The new games will look at decision making, performance under pressure, hearing ability and how we make predictions based on available information. As with the previous version, players will be entirely anonymous and their scores will be sent to the servers at UCL when they finish a game.
Players can compare their scores against others to see how they rank or share their scores on Facebook and Twitter. With an in-app messaging function, the researchers are also able to contact players with particularly interesting scores to potentially carry out further research.
Harriet Brown, a PhD student also at the centre, said: “We hope that the addition of the new games will allow us to reach new audiences, as well as bringing existing players back for more. This has the potential to be one of the largest neuroscience experiments ever conducted, marking a new development in citizen science and allowing us to ask some interesting questions to a wider population than we are usually able to reach, and without them having to travel to London to take part in our research.”

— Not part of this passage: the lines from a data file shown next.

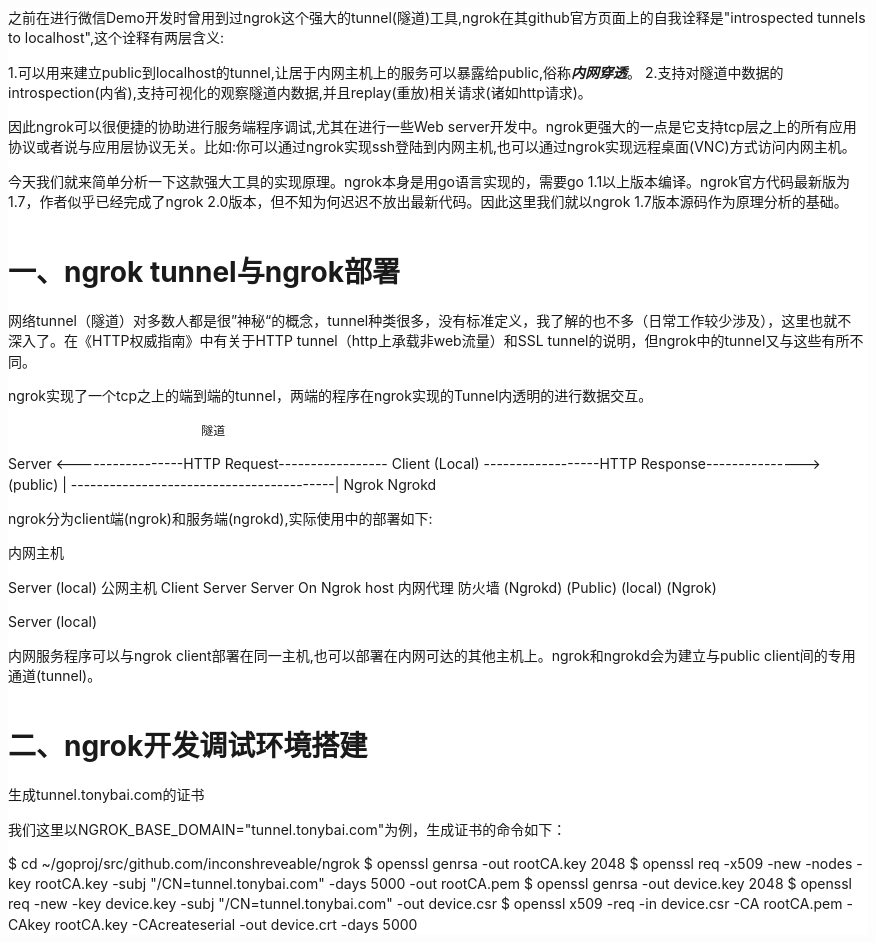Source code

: 之前在进行微信Demo开发时曾用到过ngrok这个强大的tunnel(隧道)工具,ngrok在其github官方页面上的自我诠释是"introspected tunnels to localhost",这个诠释有两层含义:

1.可以用来建立public到localhost的tunnel,让居于内网主机上的服务可以暴露给public,俗称***内网穿透***。
2.支持对隧道中数据的introspection(内省),支持可视化的观察隧道内数据,并且replay(重放)相关请求(诸如http请求)。

因此ngrok可以很便捷的协助进行服务端程序调试,尤其在进行一些Web server开发中。ngrok更强大的一点是它支持tcp层之上的所有应用协议或者说与应用层协议无关。比如:你可以通过ngrok实现ssh登陆到内网主机,也可以通过ngrok实现远程桌面(VNC)方式访问内网主机。

今天我们就来简单分析一下这款强大工具的实现原理。ngrok本身是用go语言实现的，需要go 1.1以上版本编译。ngrok官方代码最新版为1.7，作者似乎已经完成了ngrok 2.0版本，但不知为何迟迟不放出最新代码。因此这里我们就以ngrok 1.7版本源码作为原理分析的基础。

# 一、ngrok tunnel与ngrok部署
网络tunnel（隧道）对多数人都是很”神秘“的概念，tunnel种类很多，没有标准定义，我了解的也不多（日常工作较少涉及），这里也就不 深入了。在《HTTP权威指南》中有关于HTTP tunnel（http上承载非web流量）和SSL tunnel的说明，但ngrok中的tunnel又与这些有所不同。

ngrok实现了一个tcp之上的端到端的tunnel，两端的程序在ngrok实现的Tunnel内透明的进行数据交互。

                               隧道
Server   <-----------------HTTP Request----------------- Client
(Local)  ------------------HTTP Response---------------> (public)
          | -----------------------------------------|
         Ngrok                                     Ngrokd
        
ngrok分为client端(ngrok)和服务端(ngrokd),实际使用中的部署如下:

内网主机

Server
(local)
                                                                            公网主机            Client
Server           Server On Ngrok host       内网代理        防火墙            (Ngrokd)           (Public)
(local)                  (Ngrok)

Server
(local)


内网服务程序可以与ngrok client部署在同一主机,也可以部署在内网可达的其他主机上。ngrok和ngrokd会为建立与public client间的专用通道(tunnel)。



# 二、ngrok开发调试环境搭建

生成tunnel.tonybai.com的证书

我们这里以NGROK_BASE_DOMAIN="tunnel.tonybai.com"为例，生成证书的命令如下：

$ cd ~/goproj/src/github.com/inconshreveable/ngrok
$ openssl genrsa -out rootCA.key 2048
$ openssl req -x509 -new -nodes -key rootCA.key -subj "/CN=tunnel.tonybai.com" -days 5000 -out rootCA.pem
$ openssl genrsa -out device.key 2048
$ openssl req -new -key device.key -subj "/CN=tunnel.tonybai.com" -out device.csr
$ openssl x509 -req -in device.csr -CA rootCA.pem -CAkey rootCA.key -CAcreateserial -out device.crt -days 5000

Clare Matterson, Director of Medical Humanities and Engagement at the Wellcome Trust, said: “The Great Brain Experiment is a brilliant example of how crowdsourced or citizen science can make a real contribution to genuine research. The games mirror those that subjects might play in a lab while having a brain scan, and ask questions that are important to neuroscience, but they are also fun, original and rather addictive. I am very much looking forward to seeing some of the findings so far, as well as having even more games to play!”
The Great Brain Experiment has been jointly developed by Dr Rick Adams, Harriet Brown, Dr Robb Rutledge, Peter Smittenaar and Peter Zeidman at the Wellcome Trust Centre for Neuroimaging and programmed by Neil Millstone at White Bat Games. The new games in the app were developed in collaboration with Dr Sven Bestmann, Dr Molly Crockett, Dr Tim Griffiths, Dr Laurence Hunt, Dr Sukhbinder Kumar, Dr Christoph Mathys, Dr Fiona McNab and Sundeep Teki. It is available as a free download on iPhone and Android systems via The Great Brain Experiment website.